NIAID's Division of Microbiology and Infectious Diseases (DMID) seeks applications that will increase knowledge about the biochemical functions of uncharacterized genes—hypothetical genes, open reading frames with unknown functions, and potential genes for noncoding RNAs—in infectious disease pathogens.
Applicants must propose studying at least 10 genes a year in each of the three uncharacterized gene categories and include a focus on one or more NIAID Category A, B, and C Priority Pathogens and Emerging and Re-emerging Infectious Diseases. For complete details, read the July 20, 2012, Guide notice.
The deadline for optional letters of intent is October 12, 2012, and the due date for applications is November 13.
For those of you who feel like you're underwater in educational debt, here's a way to get some air: NIH's Loan Repayment Programs (LRP).
LRP may repay up to $35,000 of your educational debt each year if you're an eligible doctoral-level clinician or researcher who's committed to conducting qualified research for at least two years.
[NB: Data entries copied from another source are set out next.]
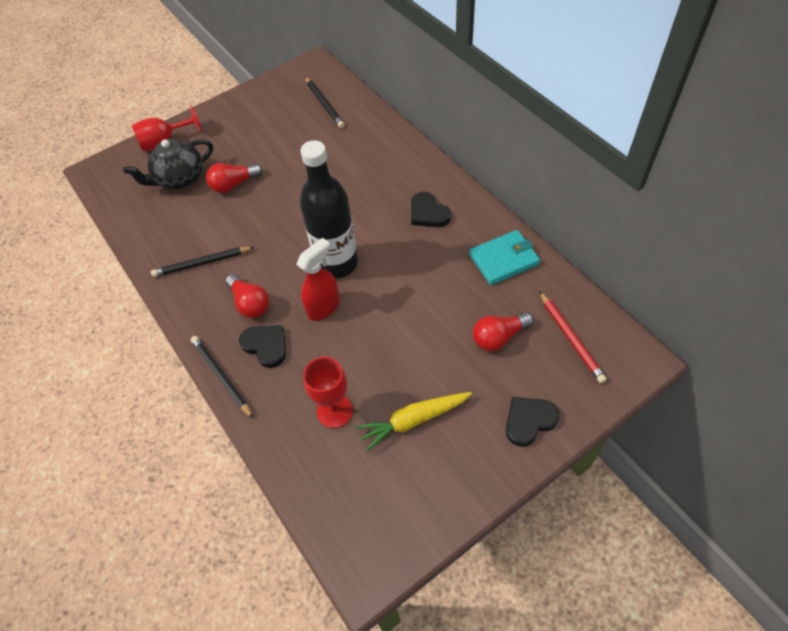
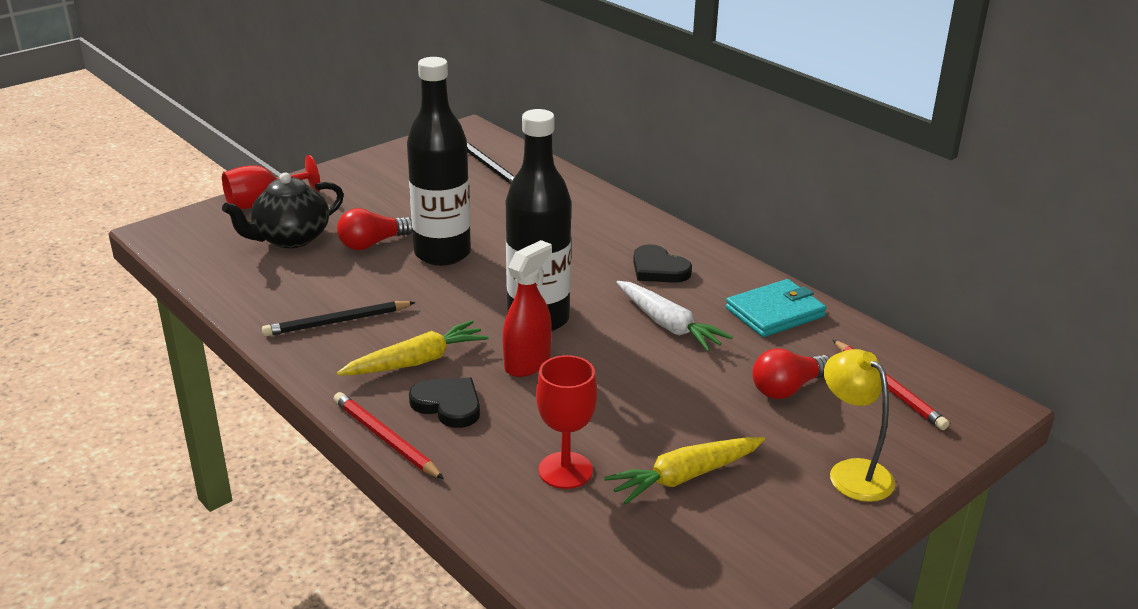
camera: 10 degrees left, 25 degrees down
(222, 376) = (386, 439): black pencil -> red pencil
(250, 303) = (416, 361): red light bulb -> yellow carrot
(280, 195) = (442, 253): none -> black bottle
(426, 271) = (668, 325): none -> white carrot
(529, 421) = (852, 472): black heart -> yellow lamp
In addition to helping your finances, LRP can benefit your career. LRP participants have been shown to stay in research careers longer, apply for and receive more grants, and become independent investigators more frequently than their peers who go without LRP funding.
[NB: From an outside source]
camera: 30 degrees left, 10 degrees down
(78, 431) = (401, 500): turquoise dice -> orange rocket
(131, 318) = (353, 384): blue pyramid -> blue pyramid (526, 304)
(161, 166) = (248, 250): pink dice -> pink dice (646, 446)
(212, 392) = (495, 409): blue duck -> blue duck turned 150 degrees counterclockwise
Among the several repayment programs NIH offers, NIAID supports the Clinical Research LRP and Pediatric Research LRP. The next application cycle starts September 1 and ends November 15.
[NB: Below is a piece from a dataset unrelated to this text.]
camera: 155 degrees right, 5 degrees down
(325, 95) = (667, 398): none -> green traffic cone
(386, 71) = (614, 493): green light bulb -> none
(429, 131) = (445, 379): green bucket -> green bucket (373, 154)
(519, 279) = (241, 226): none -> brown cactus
To learn more about LRP, go to NIAID's Loan Repayment Programs and NIH's Loan Repayment Programs: Extramural Programs, and check out these resources:
As we do every August, we've removed our FY 2012 paylines because at this point, all FY 2012 applications that scored within a payline are either funded or committed for funding.
If your application scored within the payline and you're waiting to hear about a funding decision, you should hear soon.
Meanwhile, we are awarding some other applications, including those nominated for selective pay and others that just missed the payline. Earlier in the fiscal year, we set conservative paylines to make sure we have enough money throughout the year. As a result, we have money left over to pay some additional grants.
You can find the FY 2012 paylines at Archive of Final NIAID Paylines by Fiscal Year. Once we have interim paylines for FY 2013, we'll post them to the main NIAID Paylines page.
For background on the timing of budget information during the fiscal year, learn how Paylines and Budget Pages Change Throughout the Year. You can Subscribe to Email Alerts to be notified when we post new fiscal year paylines.
Deadline for Financial Conflicts of Interest Changes Approaches. August 24 marks the deadline for your institution to incorporate new rules for financial conflict of interest reporting described in the August 22, 2011, Guide notice. Go to NIH's Financial Conflict of Interest Web site for more information, including a recorded Webinar on institutional responsibilities that should be posted within a week.
Give Feedback on Small Business Rules. The Small Business Administration (SBA) amended its policy directives for the Small Business Innovation Research (SBIR) and Small Business Technology Transfer (STTR) programs: SBIR and STTR amendments. Visit the NIH SBIR/STTR News Flash Page for details. SBA is also accepting comments on these changes. Submit yours by October 5, 2012, on the Regulations.gov portal.
Could you use more data, materials, and support for your research?
Try NIAID—even if you don’t have a grant or contract from us.
We offer collaboration opportunities, bioinformatics technologies, preclinical and clinical services, product development assistance, and other resources that can move your project forward.
Resources run the gamut, from Web-based visualization and modeling tools to specialized repositories and databases to labs and networks that can advance your products along the development pathway.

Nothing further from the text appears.